The developer bought the land from the state. Therefore a part of the loan capital went to the state. The house itself was built using superior building materials (expensive house) and therefore, part of that capital flowed into the pockets of the building material company shareholders - the glass company, the wood company, the lighting company etc. A big part of the house price was profit for the builder/architect company and therefore, it went to these companies' shareholders. There was Latin American labor to built the house, and so some of the money went to Latin America via Western Union transfers. Some more must have flowed to China for building materials, or perhaps to Italy for the Italian marble.
Now the key point is that the value of the asset handed to Mr. Doe was supposed to rise as time went by, because this house was in the San Diego area, with the beautiful Southern California climate, the wonderful, peaceful, and happy society, the good public school in the neighborhood, and consequently the never ending demand for housing as people from all over the world came looking for a piece of this beautiful part of the world. In fact, Mr. Doe bought the house factoring all this into the future equation to pay back the hefty mortgage. In the worst case (he thought), he could just sell the house and pay back the mortgage, making a neat sum for himself. And until he sold, he could live a good life in the expensive home.

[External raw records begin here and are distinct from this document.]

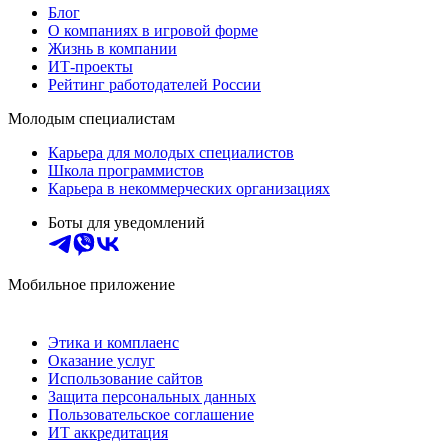
Блог
О компаниях в игровой форме
Жизнь в компании
ИТ-проекты
Рейтинг работодателей России
Молодым специалистам
Карьера для молодых специалистов
Школа программистов
Карьера в некоммерческих организациях
Боты для уведомлений
Мобильное приложение
Этика и комплаенс
Оказание услуг
Использование сайтов
Защита персональных данных
Пользовательское соглашение
ИТ аккредитация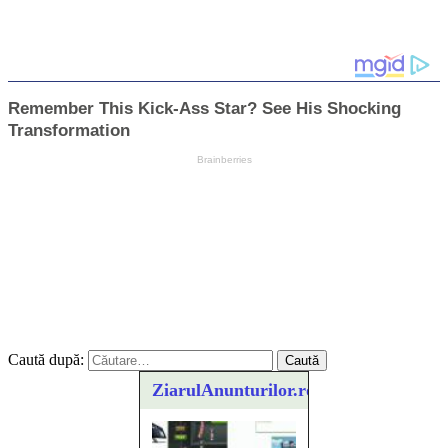
Caută după:
ZiarulAnunturilor.ro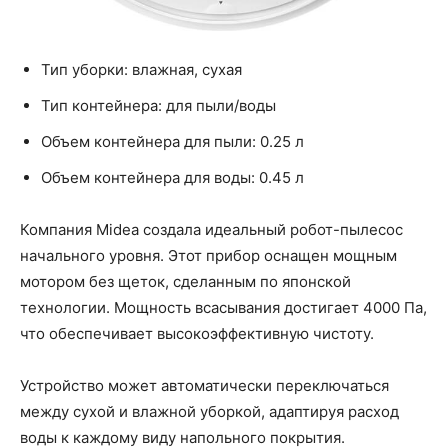
Тип уборки: влажная, сухая
Тип контейнера: для пыли/воды
Объем контейнера для пыли: 0.25 л
Объем контейнера для воды: 0.45 л
Компания Midea создала идеальный робот-пылесос
начального уровня. Этот прибор оснащен мощным
мотором без щеток, сделанным по японской
технологии. Мощность всасывания достигает 4000 Па,
что обеспечивает высокоэффективную чистоту.
Устройство может автоматически переключаться
между сухой и влажной уборкой, адаптируя расход
воды к каждому виду напольного покрытия.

Unfortunately for Mr. Doe (and everyone else), the price of his house actually fell, and this voided the whole argument of the previous paragraph. Now if Mr. Doe's house goes into foreclosure, Mr. Doe's lending bank will only recover the reduced price of the house. The notional and fluffy value described in the previous paragraph could not be converted back into hard money when it was needed in 2008. Money has been lost, and this fact bubbles up to all those CDOs on Wall Street. Until the value of the asset -that house - rises again, there is no way to fix the problem.